Work request →
Using the data that follows, report how many lines include "nodes"; output no other text.

══ Records for this exercise

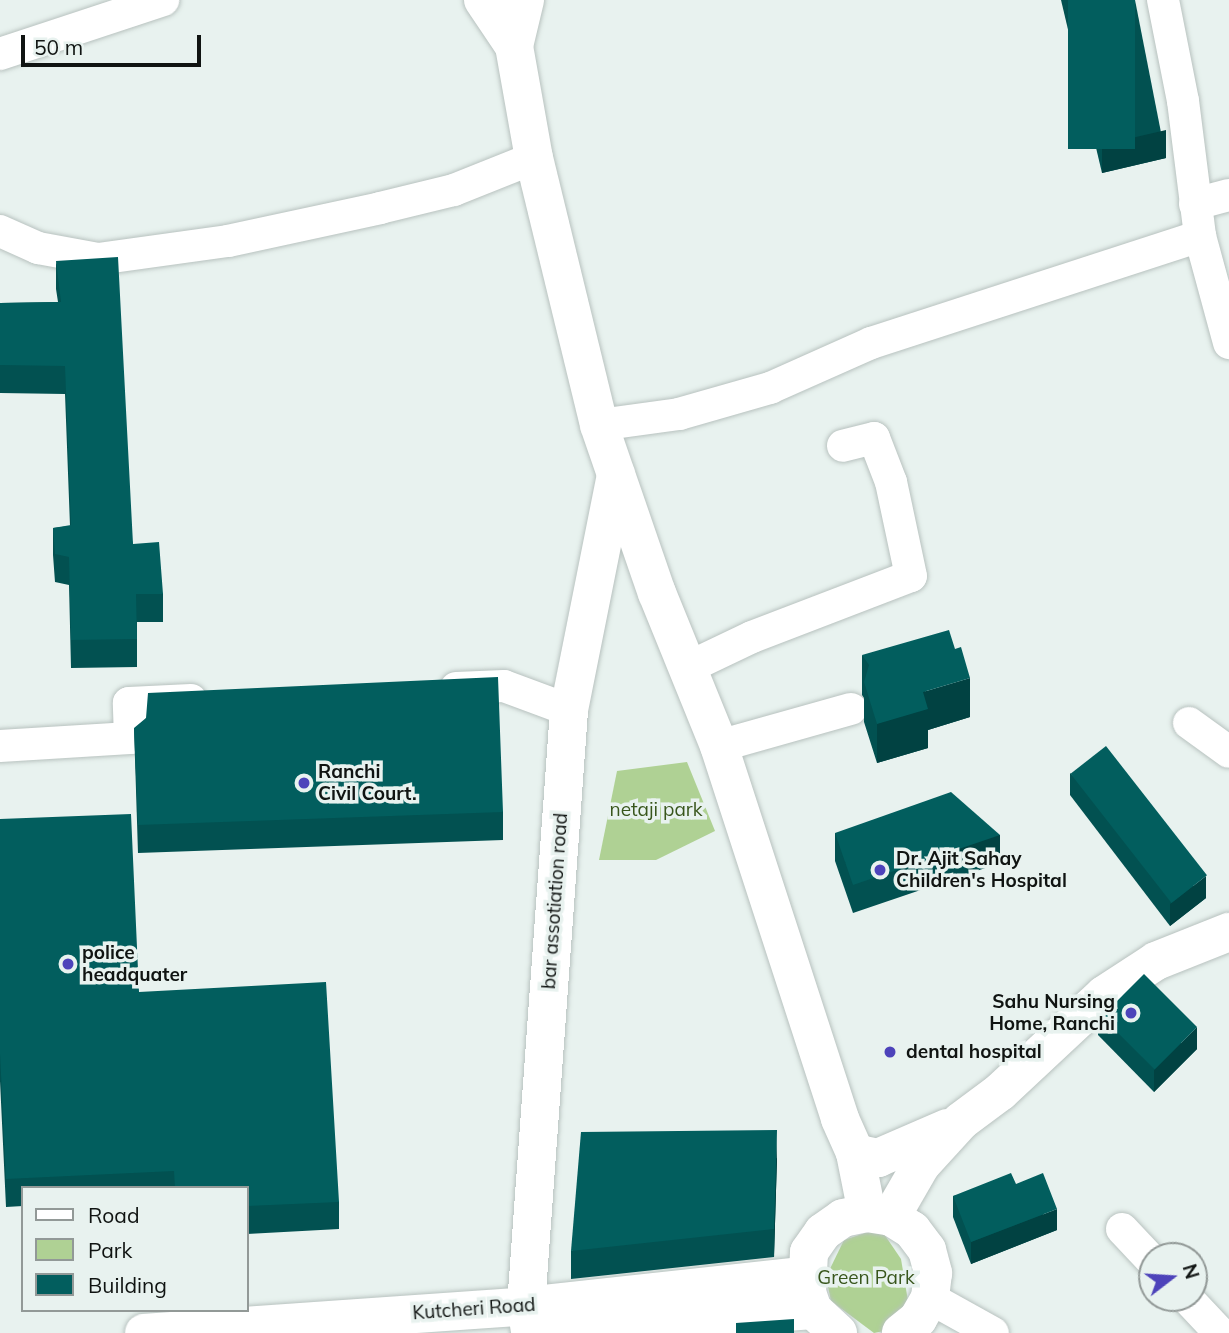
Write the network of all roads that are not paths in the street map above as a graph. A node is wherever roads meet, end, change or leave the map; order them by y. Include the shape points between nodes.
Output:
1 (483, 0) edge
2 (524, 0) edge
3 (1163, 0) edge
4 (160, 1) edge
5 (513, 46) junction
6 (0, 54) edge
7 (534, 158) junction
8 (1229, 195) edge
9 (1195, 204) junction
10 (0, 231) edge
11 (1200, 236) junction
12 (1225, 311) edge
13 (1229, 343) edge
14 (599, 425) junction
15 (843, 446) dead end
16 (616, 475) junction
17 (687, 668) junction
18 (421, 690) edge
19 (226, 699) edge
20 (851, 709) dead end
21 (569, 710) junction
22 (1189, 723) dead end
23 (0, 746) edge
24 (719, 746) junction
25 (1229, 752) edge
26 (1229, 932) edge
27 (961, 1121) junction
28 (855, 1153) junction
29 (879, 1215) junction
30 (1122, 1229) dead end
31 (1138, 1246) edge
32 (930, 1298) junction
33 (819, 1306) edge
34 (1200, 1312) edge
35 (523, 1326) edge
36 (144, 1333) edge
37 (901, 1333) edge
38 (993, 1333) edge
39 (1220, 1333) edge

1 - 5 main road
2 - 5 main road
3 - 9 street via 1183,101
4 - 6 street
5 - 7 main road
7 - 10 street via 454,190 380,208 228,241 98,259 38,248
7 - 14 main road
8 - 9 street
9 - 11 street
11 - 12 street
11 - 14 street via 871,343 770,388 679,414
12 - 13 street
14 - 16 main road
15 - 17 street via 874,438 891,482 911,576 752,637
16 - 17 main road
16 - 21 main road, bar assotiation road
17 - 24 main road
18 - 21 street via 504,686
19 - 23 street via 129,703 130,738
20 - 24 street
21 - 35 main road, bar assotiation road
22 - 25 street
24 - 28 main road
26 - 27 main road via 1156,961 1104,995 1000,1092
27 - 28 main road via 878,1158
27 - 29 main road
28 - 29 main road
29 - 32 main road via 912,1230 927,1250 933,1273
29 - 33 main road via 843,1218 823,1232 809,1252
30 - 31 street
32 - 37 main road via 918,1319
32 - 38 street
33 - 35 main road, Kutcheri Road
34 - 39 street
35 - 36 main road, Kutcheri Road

════
══ Records for this exercise

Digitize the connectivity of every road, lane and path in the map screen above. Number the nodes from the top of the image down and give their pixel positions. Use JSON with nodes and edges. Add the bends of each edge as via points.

════

Finished task →
2